The U.S. takes only tropical immigrants? After more "chemical lobby" bashing Herbert does some amateur science:
That repeated spraying of stubborn infestations of bed bugs increases resistance is just a logical outcome, in that by thinning out the herd a process of artificial selection takes place, with the weak eliminated and the strong surviving. When a weak bed bug with low resistance mates with a bed bug with strong resistance, experiments reveal that the result is a bed bug with medium resistance. When weak bed bugs are eliminated the result is that there is no competition for mates for the strongly resistant bed bugs and so the off spring of such bed bugs are always strongly resistant bed bugs. If such strongly resistant bed bugs then flee the premises after being sprayed one to many times this may be celebrated as a successful extermination process, thus sparing the chemical lobby the embarrassment of admitting to an environmental disaster, the real result is the spreading plague of resistant bed bugs.
Who's the bigger idiot: Herbert for writing such atrocious crap or Science.com blogger Lambert for linking to it?
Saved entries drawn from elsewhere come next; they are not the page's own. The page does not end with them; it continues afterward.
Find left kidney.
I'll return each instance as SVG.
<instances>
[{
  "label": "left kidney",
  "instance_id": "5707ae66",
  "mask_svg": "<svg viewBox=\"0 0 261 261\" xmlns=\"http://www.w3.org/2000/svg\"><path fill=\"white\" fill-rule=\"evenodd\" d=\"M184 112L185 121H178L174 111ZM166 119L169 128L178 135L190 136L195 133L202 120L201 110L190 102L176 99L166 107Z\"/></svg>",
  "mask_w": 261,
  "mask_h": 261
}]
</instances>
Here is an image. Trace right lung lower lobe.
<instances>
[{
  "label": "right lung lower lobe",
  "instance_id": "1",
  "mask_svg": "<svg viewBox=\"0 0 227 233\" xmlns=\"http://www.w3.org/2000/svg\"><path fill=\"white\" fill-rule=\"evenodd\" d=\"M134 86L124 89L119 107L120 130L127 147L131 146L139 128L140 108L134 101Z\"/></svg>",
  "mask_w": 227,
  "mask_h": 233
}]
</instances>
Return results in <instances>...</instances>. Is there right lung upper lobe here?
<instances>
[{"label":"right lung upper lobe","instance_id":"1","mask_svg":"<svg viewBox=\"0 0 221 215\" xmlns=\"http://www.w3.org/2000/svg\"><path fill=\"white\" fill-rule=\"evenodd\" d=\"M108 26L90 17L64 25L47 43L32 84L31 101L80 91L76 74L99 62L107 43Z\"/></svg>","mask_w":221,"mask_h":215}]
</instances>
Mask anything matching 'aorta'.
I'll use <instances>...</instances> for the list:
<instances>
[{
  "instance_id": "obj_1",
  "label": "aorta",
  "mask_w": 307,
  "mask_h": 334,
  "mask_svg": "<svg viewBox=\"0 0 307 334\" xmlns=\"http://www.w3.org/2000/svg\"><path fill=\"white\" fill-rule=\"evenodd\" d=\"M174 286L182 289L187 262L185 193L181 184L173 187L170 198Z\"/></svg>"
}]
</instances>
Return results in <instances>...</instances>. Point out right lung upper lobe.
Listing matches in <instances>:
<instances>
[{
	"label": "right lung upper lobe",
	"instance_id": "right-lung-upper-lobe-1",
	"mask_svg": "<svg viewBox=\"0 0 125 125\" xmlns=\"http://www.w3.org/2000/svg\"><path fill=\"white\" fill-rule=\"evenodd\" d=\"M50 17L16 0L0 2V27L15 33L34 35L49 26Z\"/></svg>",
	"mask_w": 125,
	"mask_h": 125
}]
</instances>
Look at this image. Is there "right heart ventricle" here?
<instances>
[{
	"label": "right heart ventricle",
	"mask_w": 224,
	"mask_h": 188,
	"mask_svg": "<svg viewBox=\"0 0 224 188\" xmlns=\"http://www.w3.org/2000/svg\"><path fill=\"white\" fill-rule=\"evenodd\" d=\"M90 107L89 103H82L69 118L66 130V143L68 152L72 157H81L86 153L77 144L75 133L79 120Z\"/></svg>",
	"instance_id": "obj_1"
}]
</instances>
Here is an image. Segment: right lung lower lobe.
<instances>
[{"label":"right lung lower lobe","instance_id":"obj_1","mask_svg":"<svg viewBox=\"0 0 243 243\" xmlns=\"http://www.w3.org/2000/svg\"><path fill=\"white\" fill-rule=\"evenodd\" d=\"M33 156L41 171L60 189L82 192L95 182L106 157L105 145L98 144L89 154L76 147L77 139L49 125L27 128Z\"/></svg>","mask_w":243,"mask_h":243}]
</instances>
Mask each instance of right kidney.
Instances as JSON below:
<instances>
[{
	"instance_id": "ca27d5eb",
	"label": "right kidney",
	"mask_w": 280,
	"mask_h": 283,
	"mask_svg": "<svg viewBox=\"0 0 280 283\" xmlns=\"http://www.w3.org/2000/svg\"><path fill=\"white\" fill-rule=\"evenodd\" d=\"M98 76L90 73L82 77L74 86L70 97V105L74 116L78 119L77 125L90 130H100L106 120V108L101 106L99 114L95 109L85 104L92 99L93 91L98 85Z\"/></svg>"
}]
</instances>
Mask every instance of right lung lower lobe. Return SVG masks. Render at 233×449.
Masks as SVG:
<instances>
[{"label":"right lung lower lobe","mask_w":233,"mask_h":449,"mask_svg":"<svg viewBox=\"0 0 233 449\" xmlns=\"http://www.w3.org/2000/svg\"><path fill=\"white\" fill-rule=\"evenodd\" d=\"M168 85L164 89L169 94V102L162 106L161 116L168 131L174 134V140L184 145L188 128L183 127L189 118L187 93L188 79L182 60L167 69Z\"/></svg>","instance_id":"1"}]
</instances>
There's plenty more hilarity in the article if you can be bothered reading it.

Update: I lodged the following comment at Deltoid (it was in moderation for over eight hours):
Amateur entomologist Brent Herbert wrote: “Bed bugs developed resistance to DDT in the 1940s…”

This pretty hard to believe. DDT wasn’t widely available to the public until after World War II, with the government’s house spraying program starting in July 1947. So, according to Herbert bed bugs showed signs of resistance within 2 1/2 years but other insecticides remained effective for the best part of half a century.

Brent Herbert also wrote: “The chemicals have not changed, and they remain as toxic as they ever were, only the bed bug has changed.”

This is so obviously stupid it doesn’t deserve comment.

Great source you’ve chosen here.
Despite my comment being the first I was accused of trolling by trying to drag the thread "off topic".